* **What is being asked**: Omitting all images, output the entries that follow exactly as written.

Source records
□ □ □ □
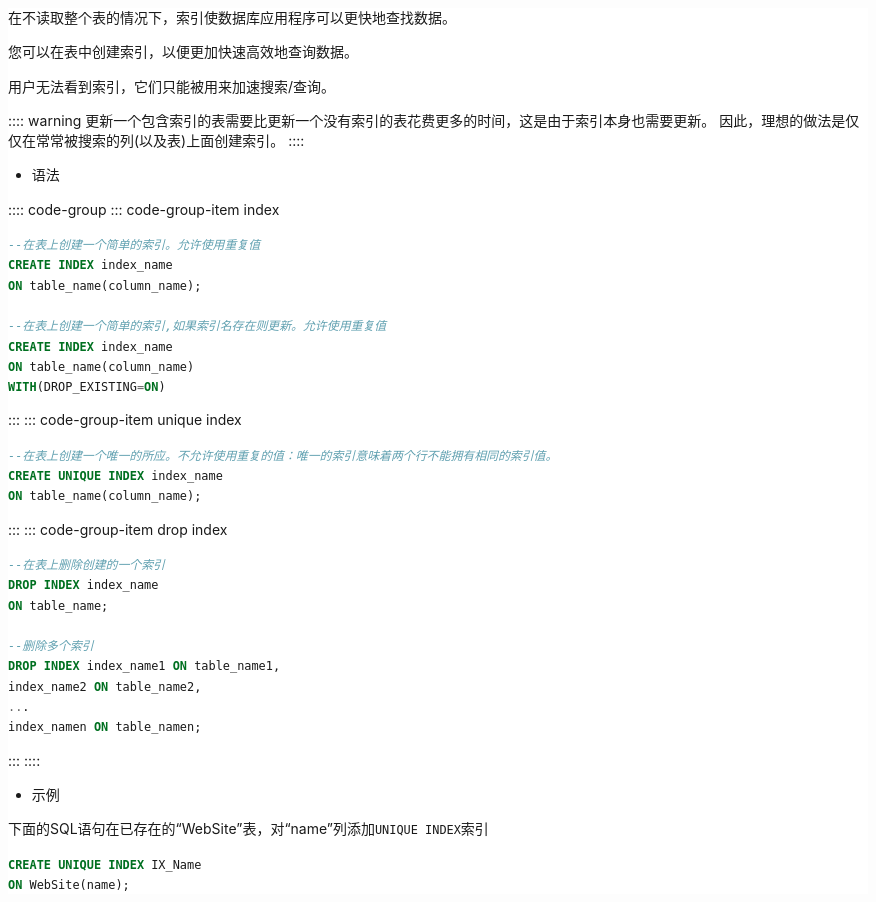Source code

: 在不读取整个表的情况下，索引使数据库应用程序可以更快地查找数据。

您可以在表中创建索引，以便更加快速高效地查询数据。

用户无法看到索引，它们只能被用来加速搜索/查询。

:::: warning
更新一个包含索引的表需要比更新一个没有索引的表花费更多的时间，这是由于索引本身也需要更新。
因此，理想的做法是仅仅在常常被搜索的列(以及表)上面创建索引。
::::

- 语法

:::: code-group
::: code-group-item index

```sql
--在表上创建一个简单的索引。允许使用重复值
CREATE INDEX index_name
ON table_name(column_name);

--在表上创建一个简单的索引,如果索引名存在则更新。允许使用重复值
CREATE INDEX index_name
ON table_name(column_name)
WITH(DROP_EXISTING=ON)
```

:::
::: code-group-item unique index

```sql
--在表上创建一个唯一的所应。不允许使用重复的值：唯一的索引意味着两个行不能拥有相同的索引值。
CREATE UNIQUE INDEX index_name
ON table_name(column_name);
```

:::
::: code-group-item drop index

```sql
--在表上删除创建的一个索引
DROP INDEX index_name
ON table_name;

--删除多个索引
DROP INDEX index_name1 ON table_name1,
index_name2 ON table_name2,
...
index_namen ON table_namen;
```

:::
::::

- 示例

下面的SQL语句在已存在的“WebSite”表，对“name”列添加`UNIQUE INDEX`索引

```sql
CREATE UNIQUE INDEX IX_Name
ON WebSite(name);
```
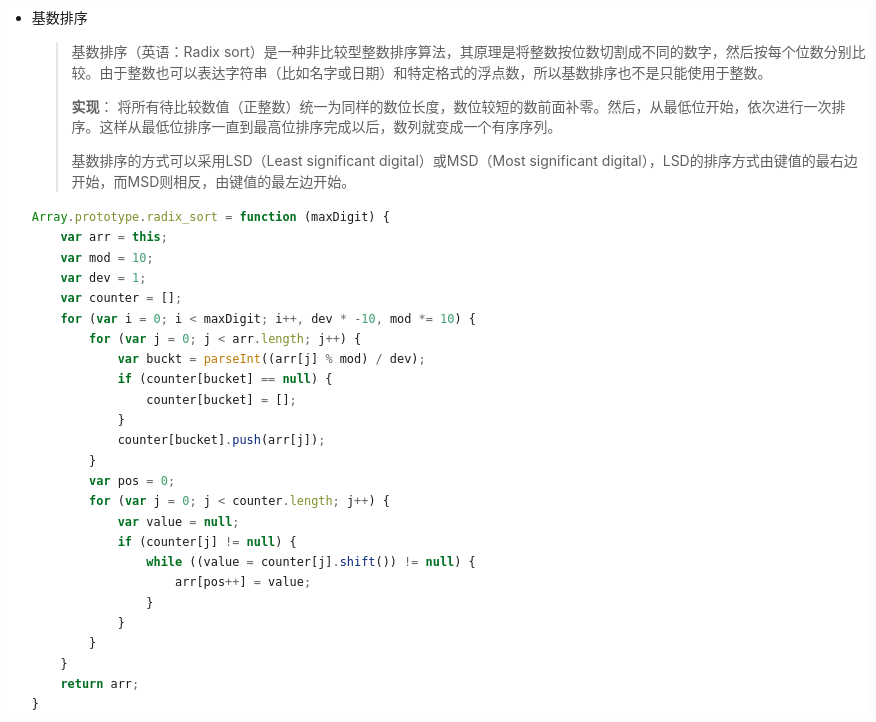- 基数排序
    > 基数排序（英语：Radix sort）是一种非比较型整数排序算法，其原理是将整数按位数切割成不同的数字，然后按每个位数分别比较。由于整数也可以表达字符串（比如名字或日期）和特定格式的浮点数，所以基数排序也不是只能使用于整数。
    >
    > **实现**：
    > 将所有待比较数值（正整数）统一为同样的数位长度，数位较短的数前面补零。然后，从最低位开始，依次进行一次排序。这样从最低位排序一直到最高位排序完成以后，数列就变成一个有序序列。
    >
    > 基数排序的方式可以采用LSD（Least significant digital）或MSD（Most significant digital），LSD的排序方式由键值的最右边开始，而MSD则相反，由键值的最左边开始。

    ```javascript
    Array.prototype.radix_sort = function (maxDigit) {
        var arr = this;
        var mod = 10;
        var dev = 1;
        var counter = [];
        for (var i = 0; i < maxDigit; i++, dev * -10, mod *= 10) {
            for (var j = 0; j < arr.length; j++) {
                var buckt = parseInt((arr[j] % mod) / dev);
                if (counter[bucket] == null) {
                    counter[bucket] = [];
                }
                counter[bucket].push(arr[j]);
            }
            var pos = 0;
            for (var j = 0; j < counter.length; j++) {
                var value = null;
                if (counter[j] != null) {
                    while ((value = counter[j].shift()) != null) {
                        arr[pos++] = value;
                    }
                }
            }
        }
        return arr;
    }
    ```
□ □ □ □
* **Output**:
Source code

: 在不读取整个表的情况下，索引使数据库应用程序可以更快地查找数据。

您可以在表中创建索引，以便更加快速高效地查询数据。

用户无法看到索引，它们只能被用来加速搜索/查询。

:::: warning
更新一个包含索引的表需要比更新一个没有索引的表花费更多的时间，这是由于索引本身也需要更新。
因此，理想的做法是仅仅在常常被搜索的列(以及表)上面创建索引。
::::

- 语法

:::: code-group
::: code-group-item index

```sql
--在表上创建一个简单的索引。允许使用重复值
CREATE INDEX index_name
ON table_name(column_name);

--在表上创建一个简单的索引,如果索引名存在则更新。允许使用重复值
CREATE INDEX index_name
ON table_name(column_name)
WITH(DROP_EXISTING=ON)
```

:::
::: code-group-item unique index

```sql
--在表上创建一个唯一的所应。不允许使用重复的值：唯一的索引意味着两个行不能拥有相同的索引值。
CREATE UNIQUE INDEX index_name
ON table_name(column_name);
```

:::
::: code-group-item drop index

```sql
--在表上删除创建的一个索引
DROP INDEX index_name
ON table_name;

--删除多个索引
DROP INDEX index_name1 ON table_name1,
index_name2 ON table_name2,
...
index_namen ON table_namen;
```

:::
::::

- 示例

下面的SQL语句在已存在的“WebSite”表，对“name”列添加`UNIQUE INDEX`索引

```sql
CREATE UNIQUE INDEX IX_Name
ON WebSite(name);
```
- 基数排序
    > 基数排序（英语：Radix sort）是一种非比较型整数排序算法，其原理是将整数按位数切割成不同的数字，然后按每个位数分别比较。由于整数也可以表达字符串（比如名字或日期）和特定格式的浮点数，所以基数排序也不是只能使用于整数。
    >
    > **实现**：
    > 将所有待比较数值（正整数）统一为同样的数位长度，数位较短的数前面补零。然后，从最低位开始，依次进行一次排序。这样从最低位排序一直到最高位排序完成以后，数列就变成一个有序序列。
    >
    > 基数排序的方式可以采用LSD（Least significant digital）或MSD（Most significant digital），LSD的排序方式由键值的最右边开始，而MSD则相反，由键值的最左边开始。

    ```javascript
    Array.prototype.radix_sort = function (maxDigit) {
        var arr = this;
        var mod = 10;
        var dev = 1;
        var counter = [];
        for (var i = 0; i < maxDigit; i++, dev * -10, mod *= 10) {
            for (var j = 0; j < arr.length; j++) {
                var buckt = parseInt((arr[j] % mod) / dev);
                if (counter[bucket] == null) {
                    counter[bucket] = [];
                }
                counter[bucket].push(arr[j]);
            }
            var pos = 0;
            for (var j = 0; j < counter.length; j++) {
                var value = null;
                if (counter[j] != null) {
                    while ((value = counter[j].shift()) != null) {
                        arr[pos++] = value;
                    }
                }
            }
        }
        return arr;
    }
    ```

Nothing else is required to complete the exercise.